## Directions
Report how many lines below contain the word "plain", giving the number and no other words.

## Dataset excerpts
========================================================================
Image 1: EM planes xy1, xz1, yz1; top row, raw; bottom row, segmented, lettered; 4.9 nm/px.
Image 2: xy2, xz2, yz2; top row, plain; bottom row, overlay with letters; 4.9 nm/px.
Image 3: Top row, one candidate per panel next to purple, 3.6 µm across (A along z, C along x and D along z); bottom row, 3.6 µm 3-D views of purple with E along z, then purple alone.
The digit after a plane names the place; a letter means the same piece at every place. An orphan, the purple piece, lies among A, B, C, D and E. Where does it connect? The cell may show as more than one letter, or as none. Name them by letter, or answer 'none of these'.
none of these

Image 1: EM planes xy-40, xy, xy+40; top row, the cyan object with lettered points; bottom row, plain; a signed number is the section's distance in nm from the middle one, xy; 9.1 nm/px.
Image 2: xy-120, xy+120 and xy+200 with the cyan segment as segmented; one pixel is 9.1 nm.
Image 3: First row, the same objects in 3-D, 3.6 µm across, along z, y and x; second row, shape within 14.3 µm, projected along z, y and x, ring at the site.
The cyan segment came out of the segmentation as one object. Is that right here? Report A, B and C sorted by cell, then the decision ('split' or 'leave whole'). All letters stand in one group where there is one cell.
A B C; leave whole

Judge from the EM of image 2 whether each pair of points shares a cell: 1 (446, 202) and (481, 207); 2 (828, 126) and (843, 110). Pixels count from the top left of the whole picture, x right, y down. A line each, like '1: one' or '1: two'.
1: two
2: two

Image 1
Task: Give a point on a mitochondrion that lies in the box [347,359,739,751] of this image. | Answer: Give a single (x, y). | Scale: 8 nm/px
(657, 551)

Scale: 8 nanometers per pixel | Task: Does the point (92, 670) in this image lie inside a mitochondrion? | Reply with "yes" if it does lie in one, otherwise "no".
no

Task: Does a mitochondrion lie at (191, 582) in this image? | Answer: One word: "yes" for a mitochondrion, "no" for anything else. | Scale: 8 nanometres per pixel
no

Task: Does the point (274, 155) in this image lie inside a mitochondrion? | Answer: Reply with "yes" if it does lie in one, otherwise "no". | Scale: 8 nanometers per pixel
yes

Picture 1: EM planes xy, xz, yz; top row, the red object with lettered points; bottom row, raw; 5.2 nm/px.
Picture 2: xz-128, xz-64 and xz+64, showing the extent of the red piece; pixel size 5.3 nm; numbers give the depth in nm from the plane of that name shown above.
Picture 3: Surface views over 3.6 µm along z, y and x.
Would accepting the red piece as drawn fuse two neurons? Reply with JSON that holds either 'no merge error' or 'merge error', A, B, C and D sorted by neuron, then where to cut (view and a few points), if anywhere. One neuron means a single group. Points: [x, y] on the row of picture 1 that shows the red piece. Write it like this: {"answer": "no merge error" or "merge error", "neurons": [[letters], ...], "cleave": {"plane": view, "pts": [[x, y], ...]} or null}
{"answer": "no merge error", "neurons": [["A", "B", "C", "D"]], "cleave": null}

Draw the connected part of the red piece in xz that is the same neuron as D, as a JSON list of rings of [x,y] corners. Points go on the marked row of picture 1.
========================================================================
## Worked solution
2